Find every line below with the word "wash" in it, and copy each one.
Working data below:
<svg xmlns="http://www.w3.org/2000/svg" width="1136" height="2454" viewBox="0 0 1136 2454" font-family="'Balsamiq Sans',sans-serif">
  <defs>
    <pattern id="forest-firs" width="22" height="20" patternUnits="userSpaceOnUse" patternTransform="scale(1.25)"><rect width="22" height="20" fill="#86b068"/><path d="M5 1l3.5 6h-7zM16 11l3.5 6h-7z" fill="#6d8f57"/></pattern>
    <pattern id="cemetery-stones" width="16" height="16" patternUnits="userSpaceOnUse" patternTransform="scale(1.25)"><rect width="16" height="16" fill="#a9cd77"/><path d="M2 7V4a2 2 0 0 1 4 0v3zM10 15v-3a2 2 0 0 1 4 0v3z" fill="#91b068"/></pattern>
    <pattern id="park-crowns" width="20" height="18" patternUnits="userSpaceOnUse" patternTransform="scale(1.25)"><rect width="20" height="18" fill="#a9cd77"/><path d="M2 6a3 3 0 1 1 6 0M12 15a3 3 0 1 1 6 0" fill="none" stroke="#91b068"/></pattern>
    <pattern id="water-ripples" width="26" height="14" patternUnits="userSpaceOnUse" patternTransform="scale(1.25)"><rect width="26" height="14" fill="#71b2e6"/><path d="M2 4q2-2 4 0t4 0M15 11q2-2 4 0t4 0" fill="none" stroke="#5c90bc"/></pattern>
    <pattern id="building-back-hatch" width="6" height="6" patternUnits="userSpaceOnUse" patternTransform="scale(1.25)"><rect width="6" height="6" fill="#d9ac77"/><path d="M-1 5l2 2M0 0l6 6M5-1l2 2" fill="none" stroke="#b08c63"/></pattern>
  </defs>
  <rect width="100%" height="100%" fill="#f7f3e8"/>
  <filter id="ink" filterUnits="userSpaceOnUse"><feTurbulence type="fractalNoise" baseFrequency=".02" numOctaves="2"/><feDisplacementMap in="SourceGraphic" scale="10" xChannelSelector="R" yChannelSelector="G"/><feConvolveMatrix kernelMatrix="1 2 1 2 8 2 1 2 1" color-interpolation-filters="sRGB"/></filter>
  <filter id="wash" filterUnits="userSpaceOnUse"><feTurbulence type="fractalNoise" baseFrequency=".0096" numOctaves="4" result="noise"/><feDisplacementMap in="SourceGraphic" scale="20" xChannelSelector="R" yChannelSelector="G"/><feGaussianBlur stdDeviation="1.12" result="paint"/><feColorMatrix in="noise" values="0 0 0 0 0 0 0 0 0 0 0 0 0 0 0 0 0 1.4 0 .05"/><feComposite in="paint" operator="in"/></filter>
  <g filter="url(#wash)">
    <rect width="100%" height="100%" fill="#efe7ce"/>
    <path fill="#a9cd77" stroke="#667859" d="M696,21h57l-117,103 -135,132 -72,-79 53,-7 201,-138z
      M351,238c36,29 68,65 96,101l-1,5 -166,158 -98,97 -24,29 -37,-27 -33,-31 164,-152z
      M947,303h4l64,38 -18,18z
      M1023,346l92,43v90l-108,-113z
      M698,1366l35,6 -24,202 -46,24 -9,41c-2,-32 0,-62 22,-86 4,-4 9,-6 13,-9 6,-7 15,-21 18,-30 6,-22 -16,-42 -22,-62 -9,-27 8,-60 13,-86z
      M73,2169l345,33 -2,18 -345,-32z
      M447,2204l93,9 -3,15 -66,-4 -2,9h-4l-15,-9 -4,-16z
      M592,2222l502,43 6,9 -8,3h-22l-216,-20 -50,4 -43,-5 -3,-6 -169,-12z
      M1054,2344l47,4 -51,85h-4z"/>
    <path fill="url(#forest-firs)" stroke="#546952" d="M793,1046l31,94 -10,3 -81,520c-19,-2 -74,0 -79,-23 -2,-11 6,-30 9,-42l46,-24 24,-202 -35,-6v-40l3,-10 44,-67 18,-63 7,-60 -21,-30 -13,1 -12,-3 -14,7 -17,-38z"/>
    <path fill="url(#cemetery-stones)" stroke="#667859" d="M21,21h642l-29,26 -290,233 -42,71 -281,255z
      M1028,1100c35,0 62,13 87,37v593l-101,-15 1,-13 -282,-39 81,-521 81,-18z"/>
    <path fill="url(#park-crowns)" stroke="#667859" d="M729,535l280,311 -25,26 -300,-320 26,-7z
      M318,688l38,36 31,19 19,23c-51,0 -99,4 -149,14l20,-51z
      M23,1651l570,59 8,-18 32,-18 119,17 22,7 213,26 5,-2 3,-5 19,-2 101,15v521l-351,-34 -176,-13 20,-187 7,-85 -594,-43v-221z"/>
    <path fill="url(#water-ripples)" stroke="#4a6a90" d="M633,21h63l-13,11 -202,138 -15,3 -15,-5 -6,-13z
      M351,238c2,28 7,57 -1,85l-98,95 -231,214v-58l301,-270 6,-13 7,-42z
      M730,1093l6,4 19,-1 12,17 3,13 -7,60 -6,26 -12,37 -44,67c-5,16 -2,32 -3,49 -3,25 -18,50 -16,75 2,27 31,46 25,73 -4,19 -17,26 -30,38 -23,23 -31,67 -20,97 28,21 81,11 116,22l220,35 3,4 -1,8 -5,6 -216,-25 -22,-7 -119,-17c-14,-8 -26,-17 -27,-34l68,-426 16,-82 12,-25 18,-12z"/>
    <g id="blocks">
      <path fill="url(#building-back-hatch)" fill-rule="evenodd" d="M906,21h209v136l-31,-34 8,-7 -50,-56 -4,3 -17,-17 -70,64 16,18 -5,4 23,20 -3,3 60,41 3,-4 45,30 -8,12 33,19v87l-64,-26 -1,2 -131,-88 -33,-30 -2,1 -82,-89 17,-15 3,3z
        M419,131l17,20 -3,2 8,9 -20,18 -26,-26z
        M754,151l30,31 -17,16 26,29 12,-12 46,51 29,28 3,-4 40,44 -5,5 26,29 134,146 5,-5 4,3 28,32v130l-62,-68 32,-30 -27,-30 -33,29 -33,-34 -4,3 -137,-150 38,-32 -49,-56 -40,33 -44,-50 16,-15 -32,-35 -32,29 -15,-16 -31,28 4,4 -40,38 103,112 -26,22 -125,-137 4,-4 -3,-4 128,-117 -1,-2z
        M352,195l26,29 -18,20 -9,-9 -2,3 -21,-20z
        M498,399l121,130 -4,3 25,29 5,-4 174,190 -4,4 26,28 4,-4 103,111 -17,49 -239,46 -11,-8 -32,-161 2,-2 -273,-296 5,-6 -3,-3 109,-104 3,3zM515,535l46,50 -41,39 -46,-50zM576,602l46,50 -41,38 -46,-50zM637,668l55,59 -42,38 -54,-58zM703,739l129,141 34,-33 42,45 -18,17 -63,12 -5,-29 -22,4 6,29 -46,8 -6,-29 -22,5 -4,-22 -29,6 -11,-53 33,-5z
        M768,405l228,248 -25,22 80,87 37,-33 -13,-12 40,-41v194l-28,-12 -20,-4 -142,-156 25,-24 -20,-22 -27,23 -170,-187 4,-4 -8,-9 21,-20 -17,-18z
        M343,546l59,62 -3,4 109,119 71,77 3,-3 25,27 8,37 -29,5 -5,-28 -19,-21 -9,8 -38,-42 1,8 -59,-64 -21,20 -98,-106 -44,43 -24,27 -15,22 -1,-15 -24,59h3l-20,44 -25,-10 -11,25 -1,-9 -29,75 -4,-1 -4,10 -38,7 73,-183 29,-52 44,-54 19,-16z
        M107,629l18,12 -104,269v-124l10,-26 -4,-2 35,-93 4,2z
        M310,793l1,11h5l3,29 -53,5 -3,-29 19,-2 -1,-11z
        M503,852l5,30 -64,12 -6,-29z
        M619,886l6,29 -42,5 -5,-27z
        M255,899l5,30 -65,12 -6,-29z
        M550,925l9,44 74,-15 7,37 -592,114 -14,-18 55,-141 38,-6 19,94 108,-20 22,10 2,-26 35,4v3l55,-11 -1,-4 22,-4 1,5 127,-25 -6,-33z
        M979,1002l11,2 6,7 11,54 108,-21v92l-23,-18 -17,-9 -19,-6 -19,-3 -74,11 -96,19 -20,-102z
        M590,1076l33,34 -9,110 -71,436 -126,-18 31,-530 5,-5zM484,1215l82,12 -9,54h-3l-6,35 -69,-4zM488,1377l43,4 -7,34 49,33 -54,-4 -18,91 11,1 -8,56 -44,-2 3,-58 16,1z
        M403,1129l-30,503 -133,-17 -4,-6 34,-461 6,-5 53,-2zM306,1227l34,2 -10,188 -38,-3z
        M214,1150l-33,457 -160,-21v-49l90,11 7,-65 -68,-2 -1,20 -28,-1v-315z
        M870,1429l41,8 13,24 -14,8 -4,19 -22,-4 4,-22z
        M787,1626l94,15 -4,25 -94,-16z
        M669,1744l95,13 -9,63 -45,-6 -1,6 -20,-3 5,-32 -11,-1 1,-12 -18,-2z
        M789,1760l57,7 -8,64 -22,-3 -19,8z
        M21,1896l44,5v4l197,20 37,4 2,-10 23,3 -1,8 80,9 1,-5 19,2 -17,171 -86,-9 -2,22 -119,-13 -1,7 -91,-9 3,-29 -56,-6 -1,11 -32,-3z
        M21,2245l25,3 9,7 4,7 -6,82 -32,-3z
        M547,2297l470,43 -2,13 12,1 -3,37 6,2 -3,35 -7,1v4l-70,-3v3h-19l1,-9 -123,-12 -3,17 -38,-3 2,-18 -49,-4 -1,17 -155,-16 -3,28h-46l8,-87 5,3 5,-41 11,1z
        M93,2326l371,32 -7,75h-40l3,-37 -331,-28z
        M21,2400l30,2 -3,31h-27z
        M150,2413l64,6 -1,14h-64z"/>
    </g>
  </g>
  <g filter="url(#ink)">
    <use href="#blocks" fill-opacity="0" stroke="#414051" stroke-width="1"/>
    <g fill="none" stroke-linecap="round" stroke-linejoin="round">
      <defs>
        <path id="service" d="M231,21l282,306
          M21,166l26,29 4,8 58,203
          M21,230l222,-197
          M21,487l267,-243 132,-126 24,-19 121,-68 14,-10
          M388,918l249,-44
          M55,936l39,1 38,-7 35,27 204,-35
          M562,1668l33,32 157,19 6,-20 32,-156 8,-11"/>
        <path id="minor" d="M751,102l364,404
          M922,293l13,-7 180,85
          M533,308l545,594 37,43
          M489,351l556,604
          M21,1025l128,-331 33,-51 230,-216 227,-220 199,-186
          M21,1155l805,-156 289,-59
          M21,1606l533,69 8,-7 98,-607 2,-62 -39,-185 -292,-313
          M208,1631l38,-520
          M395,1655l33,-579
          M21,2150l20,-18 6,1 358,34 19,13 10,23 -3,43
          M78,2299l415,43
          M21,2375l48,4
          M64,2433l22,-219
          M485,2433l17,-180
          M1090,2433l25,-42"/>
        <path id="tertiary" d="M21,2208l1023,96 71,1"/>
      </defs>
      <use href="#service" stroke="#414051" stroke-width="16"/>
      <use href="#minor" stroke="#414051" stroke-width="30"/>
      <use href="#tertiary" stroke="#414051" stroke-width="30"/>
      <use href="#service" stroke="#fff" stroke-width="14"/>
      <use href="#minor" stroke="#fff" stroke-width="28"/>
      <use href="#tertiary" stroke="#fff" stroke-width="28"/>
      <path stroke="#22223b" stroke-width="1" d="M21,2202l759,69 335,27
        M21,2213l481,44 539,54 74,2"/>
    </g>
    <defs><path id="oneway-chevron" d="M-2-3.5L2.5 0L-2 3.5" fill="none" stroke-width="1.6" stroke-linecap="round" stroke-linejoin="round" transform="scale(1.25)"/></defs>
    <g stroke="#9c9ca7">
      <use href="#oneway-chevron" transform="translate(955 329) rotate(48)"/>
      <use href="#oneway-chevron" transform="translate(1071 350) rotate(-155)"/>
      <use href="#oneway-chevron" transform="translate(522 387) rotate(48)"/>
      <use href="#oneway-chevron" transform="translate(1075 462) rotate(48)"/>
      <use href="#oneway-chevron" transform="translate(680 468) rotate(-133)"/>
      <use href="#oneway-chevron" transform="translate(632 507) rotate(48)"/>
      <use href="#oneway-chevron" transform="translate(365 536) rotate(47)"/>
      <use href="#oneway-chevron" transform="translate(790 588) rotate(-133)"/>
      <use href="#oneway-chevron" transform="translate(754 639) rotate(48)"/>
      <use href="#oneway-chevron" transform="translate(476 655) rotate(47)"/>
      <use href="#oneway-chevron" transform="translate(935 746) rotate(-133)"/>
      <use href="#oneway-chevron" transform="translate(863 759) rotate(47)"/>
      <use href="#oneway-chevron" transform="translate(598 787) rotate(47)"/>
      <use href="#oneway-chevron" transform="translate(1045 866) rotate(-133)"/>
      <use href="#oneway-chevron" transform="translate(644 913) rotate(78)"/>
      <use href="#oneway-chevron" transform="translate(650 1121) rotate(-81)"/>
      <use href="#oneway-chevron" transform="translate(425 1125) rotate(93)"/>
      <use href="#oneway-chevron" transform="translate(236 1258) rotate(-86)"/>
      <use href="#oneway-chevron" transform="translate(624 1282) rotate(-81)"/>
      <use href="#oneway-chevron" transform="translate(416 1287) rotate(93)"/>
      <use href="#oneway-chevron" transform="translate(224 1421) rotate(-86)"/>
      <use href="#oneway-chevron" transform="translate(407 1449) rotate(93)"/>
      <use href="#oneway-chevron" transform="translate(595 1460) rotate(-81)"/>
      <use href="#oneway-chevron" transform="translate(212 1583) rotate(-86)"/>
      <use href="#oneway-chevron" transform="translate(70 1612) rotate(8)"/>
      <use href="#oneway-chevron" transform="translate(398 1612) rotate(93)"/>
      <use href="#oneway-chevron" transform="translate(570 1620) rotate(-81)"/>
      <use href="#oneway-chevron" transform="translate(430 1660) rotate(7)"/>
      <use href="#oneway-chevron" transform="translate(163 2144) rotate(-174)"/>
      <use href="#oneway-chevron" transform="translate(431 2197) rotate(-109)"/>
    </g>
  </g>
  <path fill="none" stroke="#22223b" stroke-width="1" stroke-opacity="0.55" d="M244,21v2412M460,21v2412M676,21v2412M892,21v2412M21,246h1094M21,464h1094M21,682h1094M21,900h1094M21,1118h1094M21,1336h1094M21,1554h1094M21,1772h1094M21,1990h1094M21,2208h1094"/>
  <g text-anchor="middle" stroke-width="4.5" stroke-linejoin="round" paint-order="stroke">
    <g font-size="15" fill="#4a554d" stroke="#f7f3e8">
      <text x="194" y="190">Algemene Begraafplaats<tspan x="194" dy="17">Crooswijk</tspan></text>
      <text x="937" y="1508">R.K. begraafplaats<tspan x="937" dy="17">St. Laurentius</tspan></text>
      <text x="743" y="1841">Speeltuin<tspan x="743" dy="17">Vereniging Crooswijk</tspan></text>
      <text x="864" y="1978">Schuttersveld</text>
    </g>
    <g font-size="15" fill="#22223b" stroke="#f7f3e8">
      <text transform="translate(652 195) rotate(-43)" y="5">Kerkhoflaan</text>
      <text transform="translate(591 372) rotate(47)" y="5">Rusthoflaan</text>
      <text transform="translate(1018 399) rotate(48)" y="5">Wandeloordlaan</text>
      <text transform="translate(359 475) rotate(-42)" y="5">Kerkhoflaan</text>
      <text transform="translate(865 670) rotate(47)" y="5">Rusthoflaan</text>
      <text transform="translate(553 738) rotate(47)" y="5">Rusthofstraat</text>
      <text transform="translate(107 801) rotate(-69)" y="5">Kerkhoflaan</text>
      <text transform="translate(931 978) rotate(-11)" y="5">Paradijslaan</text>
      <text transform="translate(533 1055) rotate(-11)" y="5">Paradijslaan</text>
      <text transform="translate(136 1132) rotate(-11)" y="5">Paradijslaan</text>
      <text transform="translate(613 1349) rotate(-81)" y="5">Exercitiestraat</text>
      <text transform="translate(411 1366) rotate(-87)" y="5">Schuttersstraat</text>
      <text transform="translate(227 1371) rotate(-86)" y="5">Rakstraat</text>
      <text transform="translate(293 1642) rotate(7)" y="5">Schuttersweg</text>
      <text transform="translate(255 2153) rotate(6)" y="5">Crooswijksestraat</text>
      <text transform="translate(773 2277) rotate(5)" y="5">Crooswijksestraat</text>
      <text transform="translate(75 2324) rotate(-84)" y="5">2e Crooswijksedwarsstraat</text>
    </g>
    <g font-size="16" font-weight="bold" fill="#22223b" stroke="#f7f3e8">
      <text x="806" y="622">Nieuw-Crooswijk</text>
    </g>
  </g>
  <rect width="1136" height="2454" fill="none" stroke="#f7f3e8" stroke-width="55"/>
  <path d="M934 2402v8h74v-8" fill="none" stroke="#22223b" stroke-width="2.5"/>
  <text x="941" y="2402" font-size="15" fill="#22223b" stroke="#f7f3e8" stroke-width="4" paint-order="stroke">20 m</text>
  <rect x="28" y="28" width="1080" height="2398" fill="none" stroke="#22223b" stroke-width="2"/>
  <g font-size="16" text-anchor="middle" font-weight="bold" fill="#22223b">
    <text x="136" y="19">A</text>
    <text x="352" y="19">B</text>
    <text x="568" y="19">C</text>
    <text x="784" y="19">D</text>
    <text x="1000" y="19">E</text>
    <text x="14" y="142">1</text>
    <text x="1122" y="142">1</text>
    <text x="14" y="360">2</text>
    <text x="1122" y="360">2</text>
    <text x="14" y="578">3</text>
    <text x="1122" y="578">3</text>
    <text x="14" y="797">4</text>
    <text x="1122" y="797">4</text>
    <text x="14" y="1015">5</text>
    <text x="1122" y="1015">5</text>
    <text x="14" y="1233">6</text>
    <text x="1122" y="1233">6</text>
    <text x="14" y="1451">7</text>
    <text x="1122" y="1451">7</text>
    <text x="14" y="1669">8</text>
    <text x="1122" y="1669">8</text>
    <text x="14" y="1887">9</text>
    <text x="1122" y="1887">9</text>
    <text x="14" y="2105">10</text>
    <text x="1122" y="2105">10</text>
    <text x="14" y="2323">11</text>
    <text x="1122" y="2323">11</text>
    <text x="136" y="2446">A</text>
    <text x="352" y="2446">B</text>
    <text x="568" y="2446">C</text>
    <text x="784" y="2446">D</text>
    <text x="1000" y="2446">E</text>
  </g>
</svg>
End of Working data.
- [Result]:
  <filter id="wash" filterUnits="userSpaceOnUse"><feTurbulence type="fractalNoise" baseFrequency=".0096" numOctaves="4" result="noise"/><feDisplacementMap in="SourceGraphic" scale="20" xChannelSelector="R" yChannelSelector="G"/><feGaussianBlur stdDeviation="1.12" result="paint"/><feColorMatrix in="noise" values="0 0 0 0 0 0 0 0 0 0 0 0 0 0 0 0 0 1.4 0 .05"/><feComposite in="paint" operator="in"/></filter>
  <g filter="url(#wash)">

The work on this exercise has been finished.